Dream Diary #1

Posted: 02.23.2007 in Sensitive

I am writing this post mainly for myself, but at the same time I wanted to share. However, while we are on the topic of sharing, I must state upfront that I have changed my Creative Commons License from “Attribution-Share Alike” to “Attribution-Noncommercial-No Derivative Works.” Most of the content on this blog I would gladly consider sharing openly, but my dreams are uniquely my own and for the time being I would like to keep them that way. You never know when I will get bit by the novel or screenplay writing bug (especially with this particular dream).

Dreams have always fascinated me. Sometimes my dreams jump around from one subject to another; sometimes they stay on course and unfold like an epic adventure. A few of them have recurring themes (e.g., tornadoes). Then there are the déjà vu dreams in which I later feel like I must have dreamt this before (i.e., premonition dreams). While they are often vivid, my dreams are also soon forgotten as the sleepyness wears off and I have had my morning coffee.
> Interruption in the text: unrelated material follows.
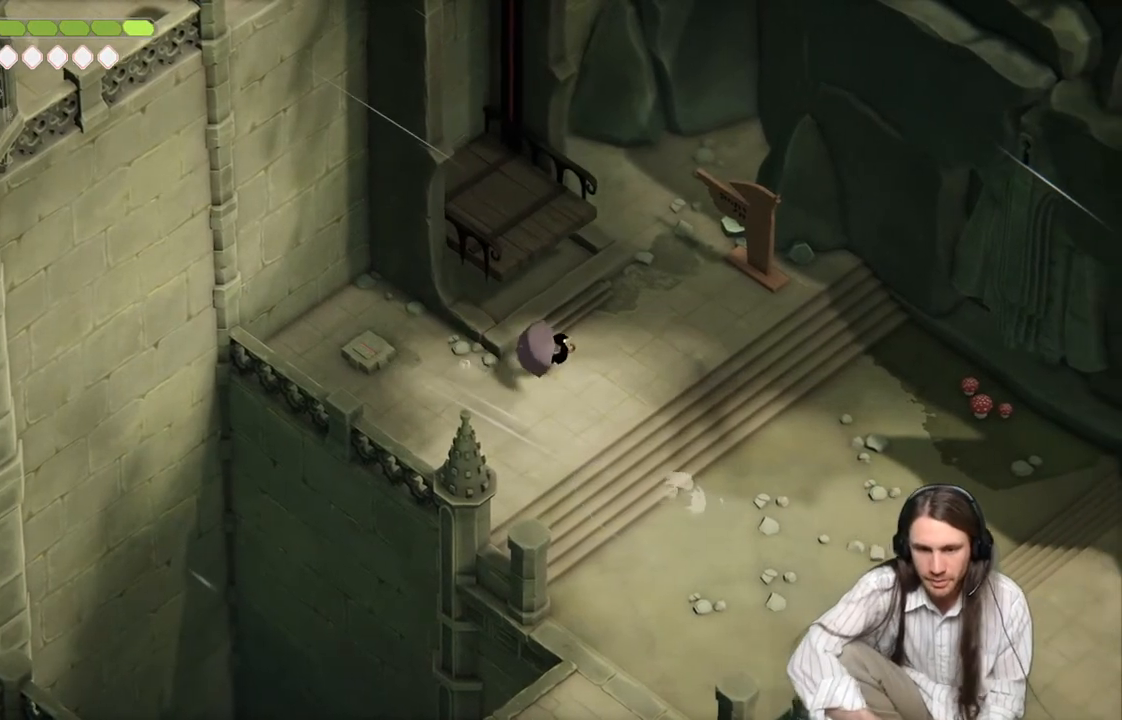
{"buttons": [], "left_stick": "up-left", "right_stick": "center", "events": [[117, "left_stick", "center"], [400, "left_stick", "up"], [500, "left_stick", "up-left"]]}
While I have recounted dreams before, I have never before taken the time to write one down (though in retrospect I wish I had).

I am starting a new series on Transformatum by titling this Dream Diary #1. However, unlike my other weekly standards (Monday Meditation and Friday Vespers) it will be hit or miss and not based on any type of schedule.

Last Night’s Dream (written in stream of consciousness)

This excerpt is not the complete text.